Maintenant, en ce qui concerne les Cycles d’Ouranos, je n’en ai absolument rien conservé. Au contraire, j’ai démantibulé tout ça pour proposer quelque chose de véritablement originale, notamment concernant la question de la fratrie et de la gémellité. Dans ce premier volume, le lecteur découvre Poludeukès, le nom de ce personnage dont j’ai sciemment renié la traduction latine. Plus tard, les autres protagonistes le nommeront familièrement « Pol », mais point de luxe excessif ici (comprenne qui pourra). Et mon Poludeukès est seul, sans Kastoreus, ce qui présente déjà clairement mon intention. Par quelques indices, je commence à induire que la fratrie est en crise. Pourquoi ? Même Poludeukès ne le sait pas vraiment, mais quelques signes, quelques indices, lui font comprendre qu’il y a véritablement anguille sous roche.

Je ne déflorerai pas ma propre intrigue, mais dans les Cycles d’Ouranos j’ai voulu interroger à la fois les problématiques générationnelles et familiales. Ce qui m’a toujours passionné, c’est bien la question de la parentalité dans la réalisation d’un être. La raison véritable de la réécriture de mon histoire initiale, c’est bien l’intérêt puissant de montrer et d’expliquer ce qui donne plus tard naissance à un Ajax ou un Achille. Ou comment les attentes et l’éducation d’un père peut forger (figer) le destin d’un fils dans une forme de déterminisme héroïque. A l’instar, j’ai voulu sortir du cliché de la fratrie parfaite avec Poludeukès et Kastoreus, pour conter une histoire à la fois originale et imprévue.

J’aime énormément le personnage de Poludeukès car il fait partie de ceux qui dans mon intrigue sont à la fois les plus vertueux et incidemment les plus candides. J’aime ces personnages à la pureté véritable, au sens moral si rigide qu’il les empêche de voir la réalité de la duplicité du reste du monde. Poludeukès c’est un peu un adolescent exalté qui vit sa vie à 100 à l’heure sans s’apercevoir que le monde autour de lui se sclérose et finit par le voir comme un intrus, comme un motif d’irritation. Poludeukès c’est le jeune homme dont l’énergie et la fougue finissent par lasser car l’humeur est davantage à la résignation qu’à la fête permanente.
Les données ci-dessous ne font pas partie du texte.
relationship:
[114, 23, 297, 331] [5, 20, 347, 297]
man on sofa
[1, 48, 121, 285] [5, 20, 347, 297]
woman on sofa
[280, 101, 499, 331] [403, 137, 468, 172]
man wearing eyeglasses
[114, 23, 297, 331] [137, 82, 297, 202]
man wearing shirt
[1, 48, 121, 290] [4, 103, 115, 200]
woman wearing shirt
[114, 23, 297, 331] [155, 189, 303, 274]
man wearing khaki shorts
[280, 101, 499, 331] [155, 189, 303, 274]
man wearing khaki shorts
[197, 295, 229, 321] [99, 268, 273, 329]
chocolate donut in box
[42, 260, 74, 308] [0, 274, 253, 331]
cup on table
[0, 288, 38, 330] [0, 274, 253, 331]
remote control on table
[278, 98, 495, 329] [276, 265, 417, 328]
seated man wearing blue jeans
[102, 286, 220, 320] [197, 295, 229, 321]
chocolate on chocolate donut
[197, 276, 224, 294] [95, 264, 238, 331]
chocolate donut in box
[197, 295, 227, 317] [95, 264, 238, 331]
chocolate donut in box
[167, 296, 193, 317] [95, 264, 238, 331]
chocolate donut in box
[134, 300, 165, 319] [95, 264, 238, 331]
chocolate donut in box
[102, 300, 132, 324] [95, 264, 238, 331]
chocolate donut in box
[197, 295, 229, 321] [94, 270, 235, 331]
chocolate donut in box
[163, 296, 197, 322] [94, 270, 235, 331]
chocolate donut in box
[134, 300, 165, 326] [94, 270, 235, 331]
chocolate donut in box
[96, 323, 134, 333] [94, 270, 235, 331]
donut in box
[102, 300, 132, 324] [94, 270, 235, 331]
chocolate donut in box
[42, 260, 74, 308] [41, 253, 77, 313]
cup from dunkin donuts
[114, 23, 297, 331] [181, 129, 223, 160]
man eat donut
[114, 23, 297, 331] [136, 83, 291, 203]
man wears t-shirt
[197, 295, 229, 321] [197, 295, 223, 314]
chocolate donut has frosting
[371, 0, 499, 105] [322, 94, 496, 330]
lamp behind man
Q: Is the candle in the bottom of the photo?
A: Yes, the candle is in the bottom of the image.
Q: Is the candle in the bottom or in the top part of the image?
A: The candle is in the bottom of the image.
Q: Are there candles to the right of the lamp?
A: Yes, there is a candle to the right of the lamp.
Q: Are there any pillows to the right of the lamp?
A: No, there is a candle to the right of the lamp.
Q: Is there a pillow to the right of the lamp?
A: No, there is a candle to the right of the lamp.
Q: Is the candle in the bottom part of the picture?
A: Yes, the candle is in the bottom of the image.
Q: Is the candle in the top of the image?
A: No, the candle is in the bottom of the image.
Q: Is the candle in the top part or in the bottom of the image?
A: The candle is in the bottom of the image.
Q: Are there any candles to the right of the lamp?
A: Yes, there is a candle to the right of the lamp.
Une candeur qu’il va payer très chèrement et qui initiera par ailleurs, dans la suite, une autre version de lui-même, plus sombre, plus dure, imprévue.

Pour l’instant, découvrez le jeune Poludeukès, vibrant de vie, combatif, bagarreur, effronté. Brièvement, sa tenue est pour moi une concession à mon oeuvre de jeunesse, et j’ai eu bien du mal à trouver des justifications au port du pantalon à une époque où celui-ci était pour le moins marginal dans le contexte de la Grèce antique. Finalement, c’est la passion de Poludeukès pour le domptage de « cavales » (que j’aime cette expression) qui m’en a donné une chouette excuse. Puis, la passion pour le Pugmakhia a fini de me donner des excuses valables. En bref, pour dompter des chevaux ou pour se battre, une tenue près du corps est idéale – il me reste à intégrer la conception de ce raisonnement dans mon intrigue, mais cela me permettra notamment d’illustrer le concept de « Krysaor« , qui permet à un épigone de manipuler la matière pour concevoir à l’envi (mais dans la limite du stock disponible, si j’ose dire) la tenue de son choix. Une chouette capacité que je mets par deux fois en scène dans le volume 1, avec l’armure d’Oedipe et la tenue d’apparat d’Amphitryon.